Accidents in the FARS data come with latitude and longitude, so we’re able to place them along a road fairly precisely. But to fully account for multiple street names and numbers, we’d have to be able to identify which of a street’s possible names and numbers are appropriate at the accident’s location.
We don’t have this data, and putting it together would need much more time and labor than we’re able to give a demo like Accident Explorer.
Since we’re not able to account for this street naming problem, accidents which are too far apart for small-ε clustering but close enough for big-ε clustering aren’t clustered if they are reported with different street names.
Here’s one example from an earlier version: if you remove the street name recognition requirement from Accident Explorer, clusters end up controlled primarily by big ε. Using this version of the algorithm and the 2010-2012 data, there’s a four-accident cluster in Elizabeth, New Jersey:
This is a legitimate cluster by our complete algorithm’s standards: the accidents are all on the same street, and all can be transitively matched using ε=0.25mi.
But in the 2010-2012 production version of Accident Explorer, with street name matching added, this cluster was gone. Why?
Take a look at the data when street matching isn’t applied:
The street in question is Spring Street, a.k.a. US 1/9. Two of the accidents reported the street name as 1, one accident reported the street name as Spring, and one didn’t report a street name at all.
So when street name matching was implemented, the four-accident cluster became one two-accident cluster and two one-accident clusters. Accident Explorer only shows clusters with three or more accidents.
And that’s how the Elizabeth cluster disappeared.
Adding the 2013 data contributed a new accident, partially restoring the cluster based on small-ε clustering:
But this cluster is still incomplete, because the other two accidents are still missing. They’re too far away for small-ε clustering, but they aren’t clustered using big ε either.
The accident at Spring and E Grand is within 0.25mi of the visible cluster but it doesn’t have a street name match, and the accident at Spring and Magnolia is more than 0.25mi from the other US-1 accident.
Accident Explorer is a demo of MIOedge’s unsupervised machine learning. But it’s also an object lesson in how your results are only as good as the data you use to get them.
A significant contributor to the missing cluster problem is that we only have the FARS data, and the FARS data lists each street under just one name. If we had other data sources that covered the same accidents as FARS, but used different street names, we could make a more sophisticated algorithm for the clustering process.

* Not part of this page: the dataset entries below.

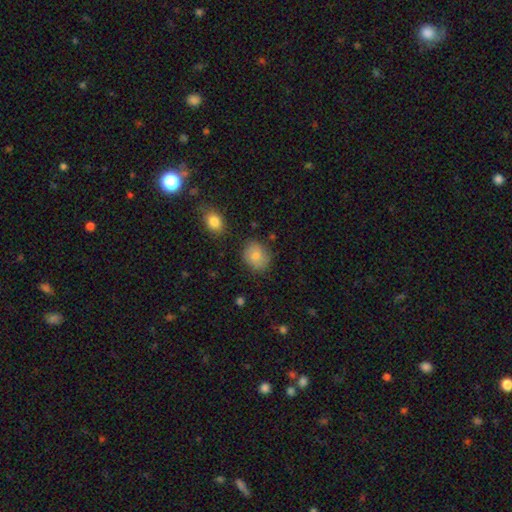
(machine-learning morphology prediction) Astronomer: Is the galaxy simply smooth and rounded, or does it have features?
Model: smooth — 76%.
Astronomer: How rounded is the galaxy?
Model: round — 63%.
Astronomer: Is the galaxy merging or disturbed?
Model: none — 78%.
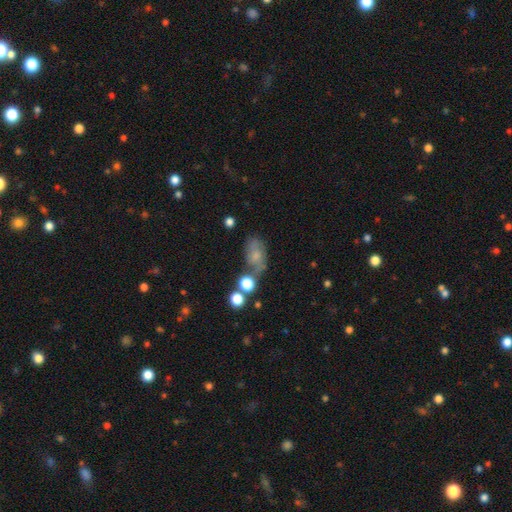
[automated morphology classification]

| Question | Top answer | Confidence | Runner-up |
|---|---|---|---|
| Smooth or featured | smooth | 53% | featured or disk (32%) |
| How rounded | in between | 79% | round (17%) |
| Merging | none | 45% | minor disturbance (25%) |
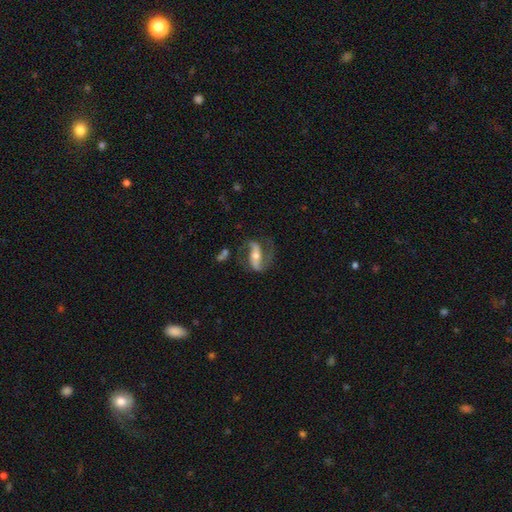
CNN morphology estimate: smooth_or_featured: featured or disk (p=0.85) [alt: smooth p=0.10]
disk_edge_on: no (p=0.93) [alt: yes p=0.07]
bar: strong (p=0.55) [alt: weak p=0.24]
has_spiral_arms: yes (p=0.94) [alt: no p=0.06]
spiral_winding: medium (p=0.44) [alt: loose p=0.41]
spiral_arm_count: 2 (p=0.90) [alt: 1 p=0.04]
bulge_size: moderate (p=0.58) [alt: small p=0.34]
merging: none (p=0.67) [alt: minor disturbance p=0.16]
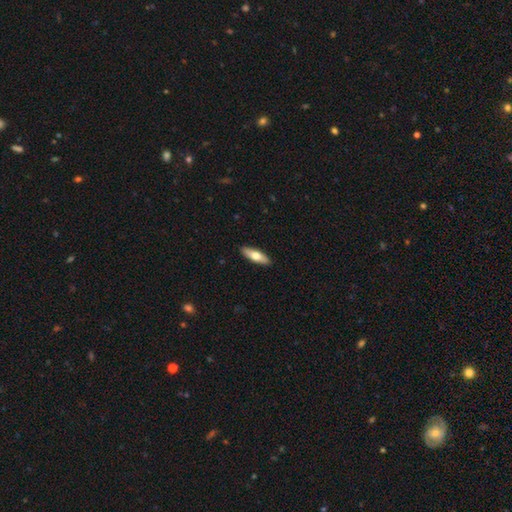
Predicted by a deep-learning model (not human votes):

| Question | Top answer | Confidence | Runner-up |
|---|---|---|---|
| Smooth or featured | smooth | 66% | featured or disk (29%) |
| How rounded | in between | 51% | cigar-shaped (47%) |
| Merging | none | 91% | minor disturbance (7%) |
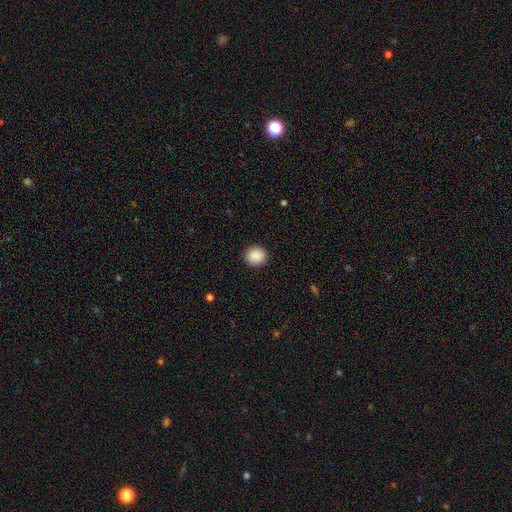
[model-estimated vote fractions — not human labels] A smooth galaxy with no disk features (90%) that is round (84%).

Vote fractions:
- Smooth or featured? smooth: 90% / star or artifact: 8% / featured or disk: 3%
- How rounded? round: 84% / in between: 15% / cigar-shaped: 1%
- Merging? none: 91% / minor disturbance: 6% / major disturbance: 2% / merger: 1%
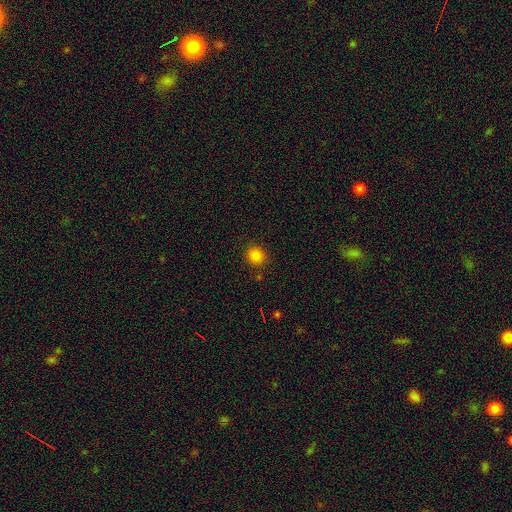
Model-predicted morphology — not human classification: smooth 83%, star or artifact 13%, featured or disk 4%. Down the decision tree: how rounded — round (86%); merging — none (89%).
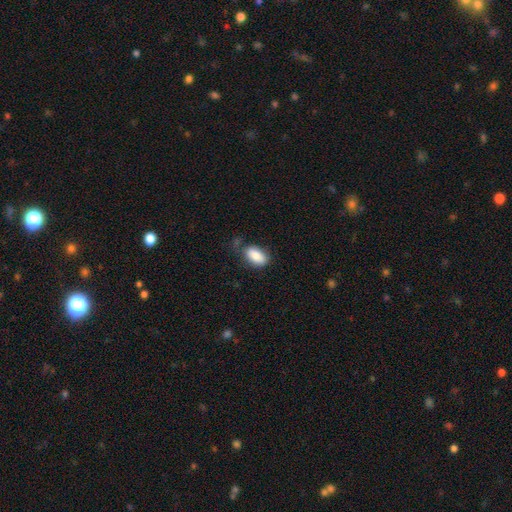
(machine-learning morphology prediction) Smooth or featured? smooth (85%)
How rounded? in between (92%)
Merging? none (65%)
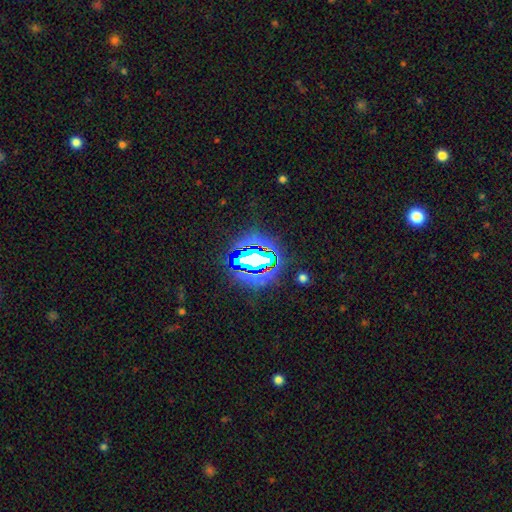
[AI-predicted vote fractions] A star or artifact, not a galaxy (76%).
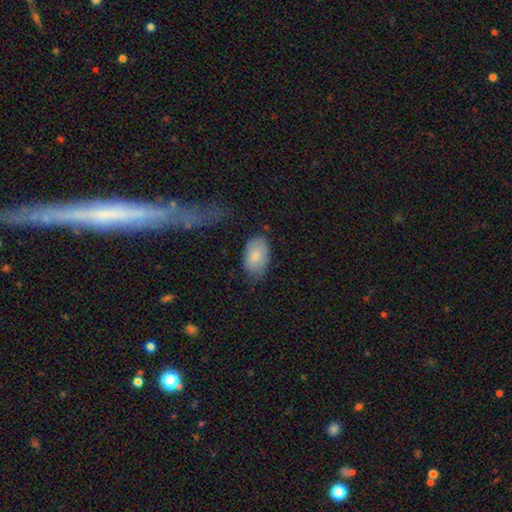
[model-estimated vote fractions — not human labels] smooth 80%, featured or disk 13%, star or artifact 6%. Down the decision tree: how rounded — in between (93%); merging — none (66%).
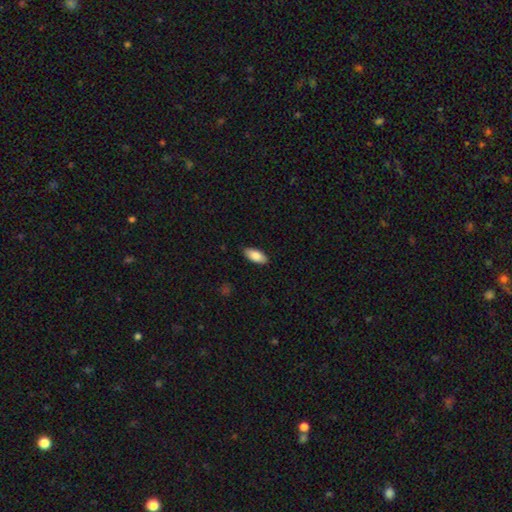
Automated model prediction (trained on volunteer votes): Q: Smooth or featured?
A: smooth (86%); runner-up: featured or disk (8%)
Q: How rounded?
A: in between (88%); runner-up: cigar-shaped (10%)
Q: Merging?
A: none (88%); runner-up: minor disturbance (9%)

This more advanced algorithm could identify when multiple sources are describing the same accident, even if the street names are different. Then, crucially, the algorithm could use all of the street names assigned to the accident for big-ε-based clustering. By synthesizing information, we could rediscover some missing clusters even without a comprehensive street-names-and-numbers database.
This is a major benefit of a context database: the more data you have, the more complete your picture can get. Adding data to Accident Explorer—whether it’s more sources for traffic accidents, or population and traffic density estimates—would only create a more accurate picture of fatal vehicle accident clusters in the US.
So always think about the completeness of the data that you’re basing your decisions on. And drive safely.